§ THE TASK: With the images removed, reproduce each entry below word for word.

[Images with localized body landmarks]

== == ==

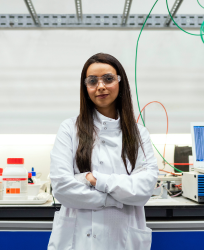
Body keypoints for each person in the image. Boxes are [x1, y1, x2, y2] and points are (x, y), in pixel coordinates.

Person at [48, 53, 159, 250]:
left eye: (108, 78)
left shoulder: (139, 134)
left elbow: (143, 190)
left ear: (119, 82)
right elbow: (62, 188)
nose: (100, 86)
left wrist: (93, 179)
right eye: (92, 81)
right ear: (86, 88)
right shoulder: (69, 129)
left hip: (122, 238)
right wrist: (115, 199)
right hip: (78, 239)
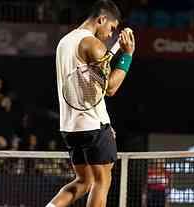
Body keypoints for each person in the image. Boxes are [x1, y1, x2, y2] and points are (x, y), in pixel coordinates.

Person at [46, 0, 135, 207]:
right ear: (101, 19)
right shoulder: (93, 44)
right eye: (111, 28)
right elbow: (111, 88)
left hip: (70, 127)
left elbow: (89, 88)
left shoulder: (64, 42)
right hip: (93, 127)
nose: (110, 34)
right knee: (102, 182)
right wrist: (127, 55)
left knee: (84, 181)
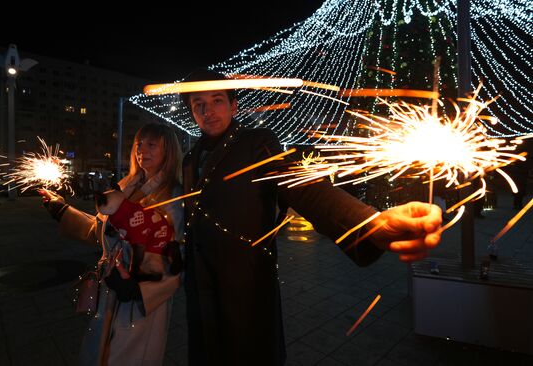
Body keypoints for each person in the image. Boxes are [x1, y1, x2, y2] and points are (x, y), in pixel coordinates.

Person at [179, 68, 443, 366]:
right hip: (200, 292)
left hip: (245, 289)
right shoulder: (190, 159)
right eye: (198, 104)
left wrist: (370, 223)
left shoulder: (256, 144)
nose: (208, 110)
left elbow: (305, 188)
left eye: (217, 100)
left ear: (234, 105)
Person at [39, 122, 184, 366]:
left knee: (129, 356)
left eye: (151, 145)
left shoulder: (173, 197)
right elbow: (103, 231)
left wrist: (138, 289)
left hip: (139, 301)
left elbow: (175, 257)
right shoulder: (126, 186)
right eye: (139, 144)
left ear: (168, 151)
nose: (142, 151)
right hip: (111, 289)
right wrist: (61, 209)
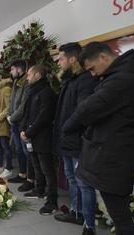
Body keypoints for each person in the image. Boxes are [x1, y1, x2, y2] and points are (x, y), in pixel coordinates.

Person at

== == ==

§ ANSWER TO THIS EXERCISE:
Body keypoints for each person in the image. Boxes are [x1, y1, x2, y2] and points are (x, y), in pixel coordinates.

Person at [48, 53, 159, 250]:
left eye: (108, 78)
left shoulder: (139, 134)
left elbow: (143, 190)
left ear: (119, 82)
right elbow: (62, 188)
nose: (100, 86)
left wrist: (93, 179)
right eye: (92, 81)
right ear: (86, 88)
right shoulder: (69, 129)
left hip: (122, 238)
right wrist: (115, 199)
right hip: (78, 239)
Body keypoints for each person in the image. Boxes are [x1, y1, x2, y2] and points are (x, y), in pixel coordinates.

Person at [46, 0, 135, 207]:
right ear: (101, 19)
right shoulder: (93, 44)
right eye: (111, 28)
right elbow: (111, 88)
left hip: (70, 127)
left elbow: (89, 88)
left shoulder: (64, 42)
right hip: (93, 127)
nose: (110, 34)
right knee: (102, 182)
right wrist: (127, 55)
left knee: (84, 181)
Body keypoints for each person in the image. Boxes are [x1, y1, x2, y2] and points are (x, y), in pixel coordinates.

Person at [179, 68, 443, 366]:
right hip: (200, 292)
left hip: (245, 289)
right shoulder: (190, 159)
right eye: (198, 104)
left wrist: (370, 223)
left shoulder: (256, 144)
nose: (208, 110)
left elbow: (305, 188)
left eye: (217, 100)
left ear: (234, 105)
Person at [39, 122, 184, 366]:
left knee: (129, 356)
left eye: (151, 145)
left shoulder: (173, 197)
right elbow: (103, 231)
left wrist: (138, 289)
left hip: (139, 301)
left elbow: (175, 257)
right shoulder: (126, 186)
right eye: (139, 144)
left ear: (168, 151)
nose: (142, 151)
right hip: (111, 289)
right wrist: (61, 209)
Body keypoints for each person in the image. Boxes are [x1, y1, x2, y2] and points are (x, y), in pixel coordinates.

Person at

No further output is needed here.